Some police departments are now feeling the pressure to reverse the trend. Detroit is an extreme case. When the city was on the verge of bankruptcy a couple of years ago, the murder clearance rate was flirting with single digits. A new chief was brought in, and homicide investigators were reorganized into squads that "specialize" in certain parts of the city.

"Now if we get a case ... we've had something in that area already," says Sgt. Mike Russell, who leads one of the squads. "We have a particular family [whose] names come up in several of our cases, and we know to look at them now."

Cities such as Detroit are also trying to improve their clearance rates by digging into their files, looking for older cases that might be solved with new techniques. Russell points to one on his desk involving a girl who disappeared in 1979.

"A body was discovered in '92 in the dump, in Monroe County, in cement. And she was just ID'd two weeks ago," he says.

Russell says he and his squad work on old cases whenever they have time. Solving old murders improves current clearance rates, because under the FBI's Uniform Crime Reporting standard, a department gets the credit in the year a murder is cleared, not the year it's committed.

But old cases can get a department only so far. Once the low-hanging fruit are gone, rates often start to slide back. Carter says that local agencies should try to emulate departments that have made more lasting improvements in their clearance rates.

In 2013, Carter authored a federal report on police departments with the best practices. One of the stars was Richmond, Va.

"The chances of you getting caught doing a murder now are a whole lot greater than it was 10 years ago," says Detective Mark Williams. Richmond was suffering through a surge of violent crime then, and he says some investigators were getting as many as five or six homicide cases a week.

"You were doing assembly-line homicides," he says. "If there was something there that you could do, to use to get an arrest, you stayed on it. But if there was nothing there [that you could use], you moved on to the next case."

Instead of accepting low clearances as a byproduct of the murder rate, Richmond refocused its efforts. Williams says the department reduced investigators' caseloads, and the city gave it money to take care of potential witnesses.

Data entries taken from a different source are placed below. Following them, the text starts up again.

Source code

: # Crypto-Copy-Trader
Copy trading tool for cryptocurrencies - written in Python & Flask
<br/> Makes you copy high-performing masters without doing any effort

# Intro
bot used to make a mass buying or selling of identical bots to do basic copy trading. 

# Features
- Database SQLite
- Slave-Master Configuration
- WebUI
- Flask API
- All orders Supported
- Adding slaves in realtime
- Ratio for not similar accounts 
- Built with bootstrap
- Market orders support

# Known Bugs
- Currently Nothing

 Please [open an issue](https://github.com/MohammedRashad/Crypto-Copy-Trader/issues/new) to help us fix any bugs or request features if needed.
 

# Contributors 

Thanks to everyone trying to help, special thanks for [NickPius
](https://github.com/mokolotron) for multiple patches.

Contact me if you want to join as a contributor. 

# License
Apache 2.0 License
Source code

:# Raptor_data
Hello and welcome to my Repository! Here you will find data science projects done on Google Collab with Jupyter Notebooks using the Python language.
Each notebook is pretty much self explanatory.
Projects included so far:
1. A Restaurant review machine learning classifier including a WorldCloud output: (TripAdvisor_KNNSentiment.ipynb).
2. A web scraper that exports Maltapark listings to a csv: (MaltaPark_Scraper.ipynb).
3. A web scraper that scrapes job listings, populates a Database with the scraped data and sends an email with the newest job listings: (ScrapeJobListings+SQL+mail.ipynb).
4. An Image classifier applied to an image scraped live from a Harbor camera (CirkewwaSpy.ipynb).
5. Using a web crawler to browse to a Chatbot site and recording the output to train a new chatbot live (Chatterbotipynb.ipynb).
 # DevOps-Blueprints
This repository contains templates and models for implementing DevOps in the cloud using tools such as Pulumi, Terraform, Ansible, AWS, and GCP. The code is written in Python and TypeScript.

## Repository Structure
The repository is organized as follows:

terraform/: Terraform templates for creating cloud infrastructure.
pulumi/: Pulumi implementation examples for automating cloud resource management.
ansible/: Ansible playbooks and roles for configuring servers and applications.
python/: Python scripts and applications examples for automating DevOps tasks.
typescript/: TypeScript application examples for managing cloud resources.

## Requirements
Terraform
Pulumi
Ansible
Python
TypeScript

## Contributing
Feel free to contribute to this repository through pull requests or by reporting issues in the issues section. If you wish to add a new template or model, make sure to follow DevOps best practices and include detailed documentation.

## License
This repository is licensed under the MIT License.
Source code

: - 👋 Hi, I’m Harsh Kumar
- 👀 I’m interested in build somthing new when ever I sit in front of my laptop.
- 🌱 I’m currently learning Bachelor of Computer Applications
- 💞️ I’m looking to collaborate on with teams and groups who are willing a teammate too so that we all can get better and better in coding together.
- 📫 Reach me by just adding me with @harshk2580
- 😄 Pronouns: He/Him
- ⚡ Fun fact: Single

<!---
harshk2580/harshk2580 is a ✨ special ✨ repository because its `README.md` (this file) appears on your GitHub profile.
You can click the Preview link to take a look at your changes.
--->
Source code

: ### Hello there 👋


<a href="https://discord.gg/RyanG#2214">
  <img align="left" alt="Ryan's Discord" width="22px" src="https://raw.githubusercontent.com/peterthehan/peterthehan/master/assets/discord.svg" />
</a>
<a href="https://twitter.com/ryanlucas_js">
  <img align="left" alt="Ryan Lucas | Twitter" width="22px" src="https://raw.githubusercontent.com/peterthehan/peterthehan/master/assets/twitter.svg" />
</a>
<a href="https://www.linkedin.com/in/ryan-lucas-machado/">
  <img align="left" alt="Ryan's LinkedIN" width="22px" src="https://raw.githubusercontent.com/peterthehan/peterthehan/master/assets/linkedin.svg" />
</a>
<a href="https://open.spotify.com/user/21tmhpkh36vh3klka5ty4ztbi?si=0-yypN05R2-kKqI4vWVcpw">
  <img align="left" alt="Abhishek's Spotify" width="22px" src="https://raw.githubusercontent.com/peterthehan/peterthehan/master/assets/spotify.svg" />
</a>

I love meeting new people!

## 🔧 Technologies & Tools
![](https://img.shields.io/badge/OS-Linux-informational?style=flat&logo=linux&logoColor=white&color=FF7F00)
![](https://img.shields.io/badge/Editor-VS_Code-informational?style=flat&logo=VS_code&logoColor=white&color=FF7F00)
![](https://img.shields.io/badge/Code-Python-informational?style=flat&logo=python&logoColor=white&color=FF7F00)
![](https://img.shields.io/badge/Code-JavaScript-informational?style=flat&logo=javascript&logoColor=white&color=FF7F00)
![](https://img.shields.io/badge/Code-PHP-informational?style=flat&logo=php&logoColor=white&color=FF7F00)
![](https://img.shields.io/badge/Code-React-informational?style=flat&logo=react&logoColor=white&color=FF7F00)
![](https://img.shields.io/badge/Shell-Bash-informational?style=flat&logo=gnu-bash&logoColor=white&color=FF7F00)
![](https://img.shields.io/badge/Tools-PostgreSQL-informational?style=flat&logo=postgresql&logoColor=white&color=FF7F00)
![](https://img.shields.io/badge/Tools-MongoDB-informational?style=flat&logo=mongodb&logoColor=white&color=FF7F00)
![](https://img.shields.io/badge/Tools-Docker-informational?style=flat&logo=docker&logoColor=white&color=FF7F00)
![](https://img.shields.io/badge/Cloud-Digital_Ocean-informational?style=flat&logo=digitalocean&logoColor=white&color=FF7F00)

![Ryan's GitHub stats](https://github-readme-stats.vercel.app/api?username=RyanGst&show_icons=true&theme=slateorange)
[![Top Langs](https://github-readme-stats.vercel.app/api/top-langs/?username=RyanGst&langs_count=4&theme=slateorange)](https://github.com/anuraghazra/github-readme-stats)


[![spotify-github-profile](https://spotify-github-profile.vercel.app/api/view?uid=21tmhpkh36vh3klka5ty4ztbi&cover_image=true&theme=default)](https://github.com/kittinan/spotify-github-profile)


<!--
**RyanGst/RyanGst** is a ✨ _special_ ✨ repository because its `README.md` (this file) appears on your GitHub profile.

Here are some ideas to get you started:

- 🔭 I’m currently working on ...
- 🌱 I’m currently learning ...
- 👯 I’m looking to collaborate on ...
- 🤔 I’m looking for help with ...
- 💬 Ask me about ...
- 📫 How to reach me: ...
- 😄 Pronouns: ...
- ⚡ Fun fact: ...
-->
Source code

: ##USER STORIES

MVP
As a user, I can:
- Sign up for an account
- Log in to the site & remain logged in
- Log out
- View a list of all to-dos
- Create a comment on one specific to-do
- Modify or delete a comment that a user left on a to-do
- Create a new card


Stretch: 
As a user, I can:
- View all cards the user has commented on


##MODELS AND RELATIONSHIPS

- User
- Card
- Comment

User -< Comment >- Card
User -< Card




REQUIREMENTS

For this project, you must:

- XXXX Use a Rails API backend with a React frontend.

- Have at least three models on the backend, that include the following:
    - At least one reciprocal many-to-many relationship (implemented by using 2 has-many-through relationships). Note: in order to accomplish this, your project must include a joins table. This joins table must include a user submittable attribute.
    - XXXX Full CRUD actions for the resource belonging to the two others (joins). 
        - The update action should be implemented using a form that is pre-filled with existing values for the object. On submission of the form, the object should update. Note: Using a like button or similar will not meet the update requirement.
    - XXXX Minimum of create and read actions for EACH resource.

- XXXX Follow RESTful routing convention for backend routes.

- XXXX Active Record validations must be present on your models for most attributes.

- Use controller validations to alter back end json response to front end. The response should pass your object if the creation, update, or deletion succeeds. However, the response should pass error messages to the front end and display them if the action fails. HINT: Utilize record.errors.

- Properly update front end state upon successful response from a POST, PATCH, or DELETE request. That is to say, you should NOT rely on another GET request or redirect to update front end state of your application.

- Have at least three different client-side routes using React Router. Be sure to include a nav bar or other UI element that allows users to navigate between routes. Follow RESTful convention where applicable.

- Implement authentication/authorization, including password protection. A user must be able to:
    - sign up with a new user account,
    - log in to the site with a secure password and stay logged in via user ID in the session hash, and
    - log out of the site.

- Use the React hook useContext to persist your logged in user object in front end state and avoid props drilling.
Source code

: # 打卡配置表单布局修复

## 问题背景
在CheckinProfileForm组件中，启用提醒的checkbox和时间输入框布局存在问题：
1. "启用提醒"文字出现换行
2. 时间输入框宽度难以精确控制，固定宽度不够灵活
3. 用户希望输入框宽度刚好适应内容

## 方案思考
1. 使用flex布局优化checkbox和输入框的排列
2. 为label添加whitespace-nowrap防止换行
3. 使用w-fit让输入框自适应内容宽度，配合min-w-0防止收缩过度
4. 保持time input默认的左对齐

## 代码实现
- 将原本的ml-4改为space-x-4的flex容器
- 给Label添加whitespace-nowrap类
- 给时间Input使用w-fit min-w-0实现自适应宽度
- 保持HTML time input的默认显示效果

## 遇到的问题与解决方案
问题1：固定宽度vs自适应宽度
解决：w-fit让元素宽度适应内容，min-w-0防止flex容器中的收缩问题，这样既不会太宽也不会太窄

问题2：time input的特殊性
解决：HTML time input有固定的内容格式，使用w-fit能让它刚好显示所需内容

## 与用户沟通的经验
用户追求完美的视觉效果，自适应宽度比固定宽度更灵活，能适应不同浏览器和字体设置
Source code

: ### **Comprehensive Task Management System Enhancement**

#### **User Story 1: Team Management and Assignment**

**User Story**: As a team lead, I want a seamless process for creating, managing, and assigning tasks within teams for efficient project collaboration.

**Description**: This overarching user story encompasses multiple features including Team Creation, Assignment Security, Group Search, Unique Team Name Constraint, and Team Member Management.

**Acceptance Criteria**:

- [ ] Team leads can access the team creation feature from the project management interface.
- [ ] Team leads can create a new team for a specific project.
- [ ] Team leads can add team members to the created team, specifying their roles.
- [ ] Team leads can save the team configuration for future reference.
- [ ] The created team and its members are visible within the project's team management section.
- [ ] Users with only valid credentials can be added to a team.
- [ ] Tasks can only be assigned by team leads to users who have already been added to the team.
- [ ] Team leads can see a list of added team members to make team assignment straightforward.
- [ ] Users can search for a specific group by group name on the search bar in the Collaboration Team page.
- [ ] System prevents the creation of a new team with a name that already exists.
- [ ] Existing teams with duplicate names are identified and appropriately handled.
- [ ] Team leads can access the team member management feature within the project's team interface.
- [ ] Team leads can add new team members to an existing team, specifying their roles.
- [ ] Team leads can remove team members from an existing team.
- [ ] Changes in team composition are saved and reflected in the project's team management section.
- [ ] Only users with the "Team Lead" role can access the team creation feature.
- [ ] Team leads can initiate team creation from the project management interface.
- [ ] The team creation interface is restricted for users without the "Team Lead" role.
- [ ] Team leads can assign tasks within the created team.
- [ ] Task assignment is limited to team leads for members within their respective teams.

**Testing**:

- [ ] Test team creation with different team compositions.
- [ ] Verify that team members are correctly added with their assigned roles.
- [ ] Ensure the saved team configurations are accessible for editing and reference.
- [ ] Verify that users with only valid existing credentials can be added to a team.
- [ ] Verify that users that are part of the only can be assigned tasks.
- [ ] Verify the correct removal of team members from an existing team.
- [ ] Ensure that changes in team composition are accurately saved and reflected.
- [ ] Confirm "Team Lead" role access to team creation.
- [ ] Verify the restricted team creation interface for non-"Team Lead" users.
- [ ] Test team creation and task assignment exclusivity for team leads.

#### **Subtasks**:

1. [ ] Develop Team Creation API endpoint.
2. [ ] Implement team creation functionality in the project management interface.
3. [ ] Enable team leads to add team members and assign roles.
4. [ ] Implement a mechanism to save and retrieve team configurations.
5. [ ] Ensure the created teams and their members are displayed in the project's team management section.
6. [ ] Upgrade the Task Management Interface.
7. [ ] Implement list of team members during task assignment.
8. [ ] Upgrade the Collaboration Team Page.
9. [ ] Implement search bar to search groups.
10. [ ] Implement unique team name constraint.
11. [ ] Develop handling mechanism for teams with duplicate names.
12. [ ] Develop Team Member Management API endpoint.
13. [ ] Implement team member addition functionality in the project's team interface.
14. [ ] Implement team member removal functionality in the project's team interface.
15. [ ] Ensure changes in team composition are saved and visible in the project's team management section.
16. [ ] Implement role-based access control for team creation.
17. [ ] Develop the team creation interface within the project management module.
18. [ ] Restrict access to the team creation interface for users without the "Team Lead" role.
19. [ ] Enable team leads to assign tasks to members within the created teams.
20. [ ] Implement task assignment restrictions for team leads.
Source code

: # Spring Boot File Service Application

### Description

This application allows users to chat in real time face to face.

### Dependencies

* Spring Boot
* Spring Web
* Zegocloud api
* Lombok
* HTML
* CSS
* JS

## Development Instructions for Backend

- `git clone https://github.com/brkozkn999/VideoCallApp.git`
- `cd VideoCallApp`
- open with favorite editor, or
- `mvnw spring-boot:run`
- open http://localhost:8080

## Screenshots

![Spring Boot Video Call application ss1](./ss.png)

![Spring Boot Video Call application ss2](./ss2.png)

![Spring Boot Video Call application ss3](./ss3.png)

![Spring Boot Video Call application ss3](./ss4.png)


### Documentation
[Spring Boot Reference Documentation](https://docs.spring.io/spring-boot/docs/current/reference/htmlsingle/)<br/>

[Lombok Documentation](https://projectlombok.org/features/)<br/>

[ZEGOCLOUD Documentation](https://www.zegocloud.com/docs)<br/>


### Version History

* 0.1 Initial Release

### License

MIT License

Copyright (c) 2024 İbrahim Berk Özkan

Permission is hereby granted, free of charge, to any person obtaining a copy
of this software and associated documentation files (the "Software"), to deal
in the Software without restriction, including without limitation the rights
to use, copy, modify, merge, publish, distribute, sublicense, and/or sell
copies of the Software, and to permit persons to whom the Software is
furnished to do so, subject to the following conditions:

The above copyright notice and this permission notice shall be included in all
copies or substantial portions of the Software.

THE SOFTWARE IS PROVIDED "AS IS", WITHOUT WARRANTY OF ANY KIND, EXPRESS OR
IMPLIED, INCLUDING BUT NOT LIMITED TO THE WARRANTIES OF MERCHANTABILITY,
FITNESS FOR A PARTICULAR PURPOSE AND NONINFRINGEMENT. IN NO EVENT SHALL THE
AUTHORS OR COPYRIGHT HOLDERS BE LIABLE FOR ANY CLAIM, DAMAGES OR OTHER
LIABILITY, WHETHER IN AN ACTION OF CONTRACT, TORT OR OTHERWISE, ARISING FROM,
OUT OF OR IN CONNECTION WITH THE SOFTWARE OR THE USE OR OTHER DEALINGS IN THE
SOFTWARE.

"We move you;we relocate you. There are people out there that want to cooperate, but you've got to take care of them," he says.

Today, Richmond's homicide clearance rate routinely hits percentages in the 80s and 90s, depending on which reporting standard is used.

The problem, of course, is that all of this costs money. Homicide investigations are inherently expensive, and cash-poor cities are less able to reduce investigators' caseloads. In Detroit, for instance, each homicide investigator still expects to "catch" a dozen cases a year — well above the four or five that's considered the national standard.

And each case takes a lot of man-hours as it is. On a freezing afternoon in late February, about 10 Detroit police officers have spent an hour on a fruitless search of a house for a murder weapon — even though investigators don't expect to find the gun there.

"It's one of those T's you gotta cross," says Sgt. Brian Bowser. He says the suspects are already in custody and talking, so they don't need the weapon to prove the case. But they have no choice but to take these steps. "When we go to trial, they're going to say, 'Well, if you knew the weapon was there, did you search that residence?' And now we can say, 'Yeah, we searched it.' "

In the modern legal system, even "easy" homicide cases are complex, bureaucratic tasks. In Detroit, a city with one of the worst murder rates in the country, these investigators admit to feeling intimidated by the pressure to keep up.

Bowser's squad uses a whiteboard to track its cases' clearance status. Open cases are written in green; cleared cases, in red. But investigators can be superstitious when it comes time to declare a case cleared. Bowser's partner, James Kraszewski, won't even pick up the red marker.

"I will not change my own color," he says. "I feel if I change my own color, my next one, I will not be able to change."

So who changes the marker color on Kraszewski's cases? "Whoever wants to do it for me," he says, as his partner laughs.